Aha! It's dead easy to know the types of names imported from other modules!!!

- "Import" statements only give access to top-level names from other modules.

- Top-level declarations (in other modules) explicitly state the types of imported names.

Let's take a closer look. The top-level statements of any module consist only of import statements, assignment statements, and definitions of classes and functions. Annotations give us the types of names in the LHS of the assignments. The types of classes and functions are the classes and functions themselves.

The paragraph above contains some hand waving. Let's look at two difficulties:

The import graph

Imports statements create an implicit graph of import dependencies. mypy devotes considerable code to discovering strongly connected components (SCCs).
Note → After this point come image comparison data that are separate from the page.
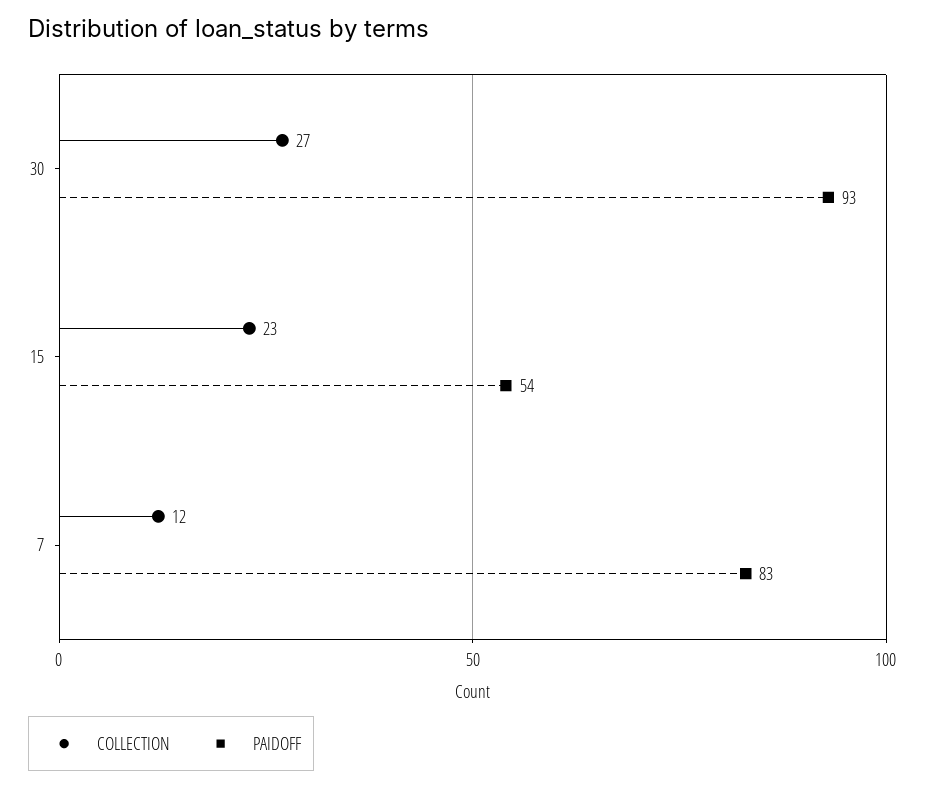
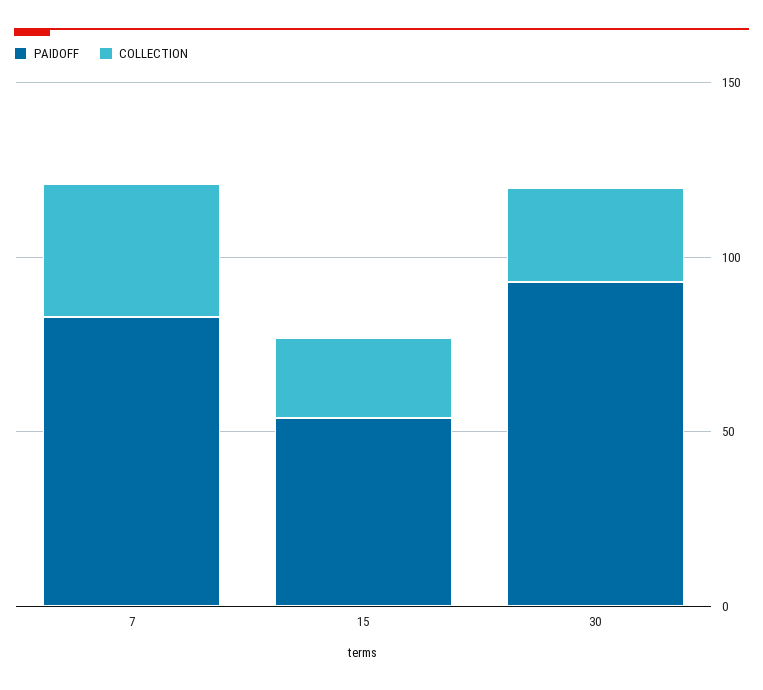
  {
    "COLLECTION": {
      "30": 27,
      "15": 23,
-     "7": 12
+     "7": 40
    },
    "PAIDOFF": {
      "30": 93,
      "15": 54,
      "7": 83
    }
  }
These dependencies matter because changing module A might require reanalyzing modules that import A. Otoh, changing module A only actually matters if the change involves a top-level name in A.

The dependency graph gives a new view of Leo. By design, the following are true:

- leoGlobals.py imports no Leo modules, only Python library modules.

- leoNodes.py imports only leoGlobals.py and signal_manager.py, which does not import any Leo imports.

- leoCommands.py only imports leoNodes.py at the top level. Commands.__init__ imports all of Leo's sub-commanders.

These constraints (and others) ensure that Leo contains no circular import dependencies.

In short, it's non-trivial to compute the dependency graph! A prototype might sidestep such complications--perhaps by using a hand-crafted dependency graph.

Function arguments

The only remaining difficulty involves inferring the types of function/method arguments. The Hindley-Milner so-called "algorithm" does this. This algorithm takes a context comprising the already-inferred arguments.

I don't understand all the details. Happily, the details don't matter if (as in Leo) all arguments have annotations!

Summary

Type inference and checking remain tricky. But the details involve bookkeeping, not deep theory!

The Hindley-Milner algorithm isn't needed if all arguments have annotations.

These Ahas open the door to a super-fast Leonine pylint, as I'll explain in another ENB. This Leonine pylint should be about as fast as the existing Leonine pyflakes.